Work required:
Print word for word the records from the line containing "Bd_Aymara_Logico.png (Base de" through the end.

(Plain-text document sources)

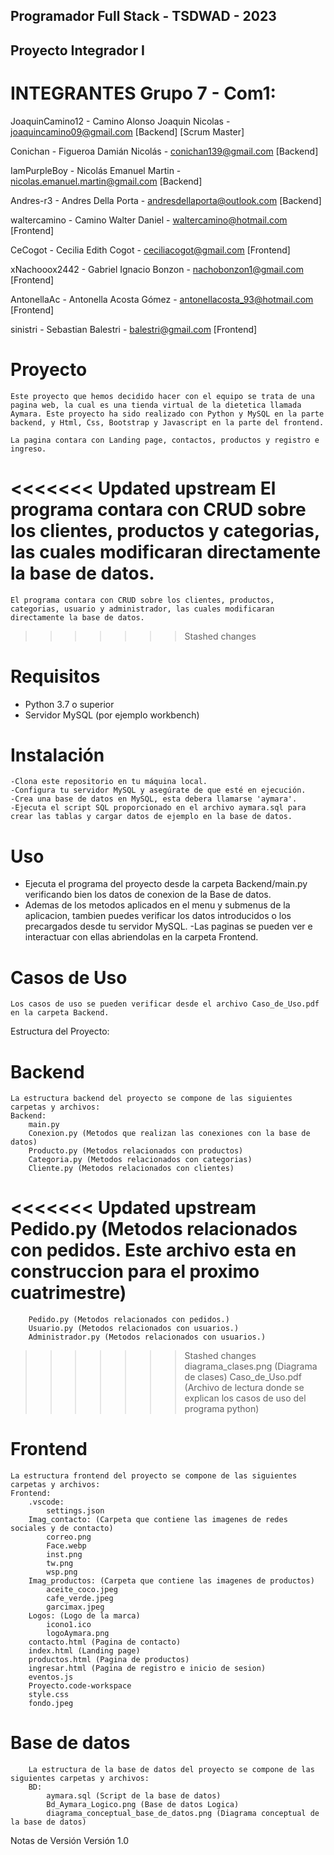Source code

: ##                    Programador Full Stack - TSDWAD - 2023
##                            Proyecto Integrador I

# INTEGRANTES Grupo 7 - Com1:

JoaquinCamino12 - Camino Alonso Joaquin Nicolas - joaquincamino09@gmail.com [Backend] [Scrum Master]

Conichan - Figueroa Damián Nicolás - conichan139@gmail.com [Backend]

IamPurpleBoy - Nicolás Emanuel Martin - nicolas.emanuel.martin@gmail.com [Backend]

Andres-r3 - Andres Della Porta - andresdellaporta@outlook.com [Backend]

waltercamino - Camino Walter Daniel - waltercamino@hotmail.com [Frontend]

CeCogot - Cecilia Edith Cogot - ceciliacogot@gmail.com [Frontend]

xNachooox2442 - Gabriel Ignacio Bonzon - nachobonzon1@gmail.com [Frontend]

AntonellaAc - Antonella Acosta Gómez - antonellacosta_93@hotmail.com [Frontend]

sinistri - Sebastian Balestri - balestri@gmail.com [Frontend]

# Proyecto
    Este proyecto que hemos decidido hacer con el equipo se trata de una pagina web, la cual es una tienda virtual de la dietetica llamada Aymara. Este proyecto ha sido realizado con Python y MySQL en la parte backend, y Html, Css, Bootstrap y Javascript en la parte del frontend.

    La pagina contara con Landing page, contactos, productos y registro e ingreso.

<<<<<<< Updated upstream
    El programa contara con CRUD sobre los clientes, productos y categorias, las cuales modificaran directamente la base de datos.
=======
    El programa contara con CRUD sobre los clientes, productos, categorias, usuario y administrador, las cuales modificaran directamente la base de datos.
>>>>>>> Stashed changes

# Requisitos
   - Python 3.7 o superior
   - Servidor MySQL (por ejemplo workbench)

# Instalación
    -Clona este repositorio en tu máquina local.
    -Configura tu servidor MySQL y asegúrate de que esté en ejecución.
    -Crea una base de datos en MySQL, esta debera llamarse 'aymara'.
    -Ejecuta el script SQL proporcionado en el archivo aymara.sql para crear las tablas y cargar datos de ejemplo en la base de datos.

# Uso
   - Ejecuta el programa del proyecto desde la carpeta Backend/main.py verificando bien los datos de conexion de la Base de datos.
   - Ademas de los metodos aplicados en el menu y submenus de la aplicacion, tambien puedes verificar los datos introducidos o los precargados desde tu servidor MySQL.
   -Las paginas se pueden ver e interactuar con ellas abriendolas en la carpeta Frontend.

# Casos de Uso
    Los casos de uso se pueden verificar desde el archivo Caso_de_Uso.pdf en la carpeta Backend.

Estructura del Proyecto:
# Backend
    La estructura backend del proyecto se compone de las siguientes carpetas y archivos:
    Backend:
        main.py
        Conexion.py (Metodos que realizan las conexiones con la base de datos)
        Producto.py (Metodos relacionados con productos)
        Categoria.py (Metodos relacionados con categorias)
        Cliente.py (Metodos relacionados con clientes)
<<<<<<< Updated upstream
        Pedido.py (Metodos relacionados con pedidos. Este archivo esta en construccion para el proximo cuatrimestre)
=======
        Pedido.py (Metodos relacionados con pedidos.)
        Usuario.py (Metodos relacionados con usuarios.)
        Administrador.py (Metodos relacionados con usuarios.)
>>>>>>> Stashed changes
        diagrama_clases.png (Diagrama de clases)
        Caso_de_Uso.pdf (Archivo de lectura donde se explican los casos de uso del programa python)

# Frontend
    La estructura frontend del proyecto se compone de las siguientes carpetas y archivos:
    Frontend:
        .vscode: 
            settings.json
        Imag_contacto: (Carpeta que contiene las imagenes de redes sociales y de contacto)
            correo.png
            Face.webp
            inst.png
            tw.png
            wsp.png
        Imag_productos: (Carpeta que contiene las imagenes de productos)
            aceite_coco.jpeg
            cafe_verde.jpeg
            garcimax.jpeg
        Logos: (Logo de la marca)
            icono1.ico
            logoAymara.png
        contacto.html (Pagina de contacto)
        index.html (Landing page)
        productos.html (Pagina de productos)
        ingresar.html (Pagina de registro e inicio de sesion)
        eventos.js
        Proyecto.code-workspace
        style.css
        fondo.jpeg
# Base de datos
        La estructura de la base de datos del proyecto se compone de las siguientes carpetas y archivos:
        BD:
            aymara.sql (Script de la base de datos)
            Bd_Aymara_Logico.png (Base de datos Logica)
            diagrama_conceptual_base_de_datos.png (Diagrama conceptual de la base de datos)

Notas de Versión
Versión 1.0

Task answer:
            Bd_Aymara_Logico.png (Base de datos Logica)
            diagrama_conceptual_base_de_datos.png (Diagrama conceptual de la base de datos)

Notas de Versión
Versión 1.0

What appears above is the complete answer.